In this new form of energy transfer, called power by light, the laser energy is delivered either through the air or via an optical fiber to a photovoltaic cell whose properties match the power and the wavelength of the monochromatic laser light. Compared to conventional power transmission via copper wires, power by light systems are especially beneficial for applications which require a galvanically isolated power supply, lightning or explosion protection, electromagnetic compatibility, or completely wireless power transmission, for example.
Researchers at Fraunhofer ISE have achieved a record conversion efficiency of 68.9 % for a III-V semiconductor photovoltaic cell based on gallium arsenide exposed to laser light of 858 nanometers. This is the highest efficiency achieved to date for the conversion of light into electricity. This success was made possible with a special thin film technology in which the solar cell layers are first grown on a gallium arsenide substrate which is then subsequently removed. A conductive, highly reflective mirror is applied to the back surface of the remaining semiconductor structure, which is only a few micrometers thick.
“This thin film approach has two distinct advantages for the efficiency,” explains the physicist Dr. Henning Helmers, head of the Fraunhofer ISE research team. “First of all, photons are trapped in the cell and the absorption is maximized for photon energies close to the band gap, which simultaneously minimizes thermalization and transmission losses, making the cell more efficient. Secondly, the photons additionally generated internally by radiative recombination become trapped and effectively recycled. This extends the effective carrier lifetime, thus additionally increasing the voltage.”

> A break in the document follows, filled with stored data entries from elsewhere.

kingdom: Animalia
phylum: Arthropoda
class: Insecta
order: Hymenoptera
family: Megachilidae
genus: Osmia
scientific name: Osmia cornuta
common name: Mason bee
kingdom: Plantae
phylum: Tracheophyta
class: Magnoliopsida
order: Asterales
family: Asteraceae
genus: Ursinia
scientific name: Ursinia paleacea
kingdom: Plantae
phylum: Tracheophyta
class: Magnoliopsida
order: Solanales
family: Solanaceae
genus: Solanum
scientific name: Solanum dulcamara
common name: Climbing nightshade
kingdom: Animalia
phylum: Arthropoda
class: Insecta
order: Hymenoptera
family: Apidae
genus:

The research group investigated thin film photovoltaic cells with back-surface reflectors made of gold and an optically optimized combination of ceramic and silver, with the latter showing the best results. An n-GaAs/p-AlGaAs heterostructure was developed as absorber, which shows particularly low charge carrier losses due to recombination.
“This is an impressive result that shows the potential of photovoltaics for industrial applications beyond solar power generation,” says a delighted Prof. Andreas Bett, institute director of Fraunhofer ISE. Optical power transmission has manifold applications. Examples are the structural monitoring of wind turbines; the monitoring of high-voltage lines, fuel sensors in aircraft tanks, or passive optical networks; the optical supply of implants from outside the body; or a wireless power supply for applications in the Internet of Things.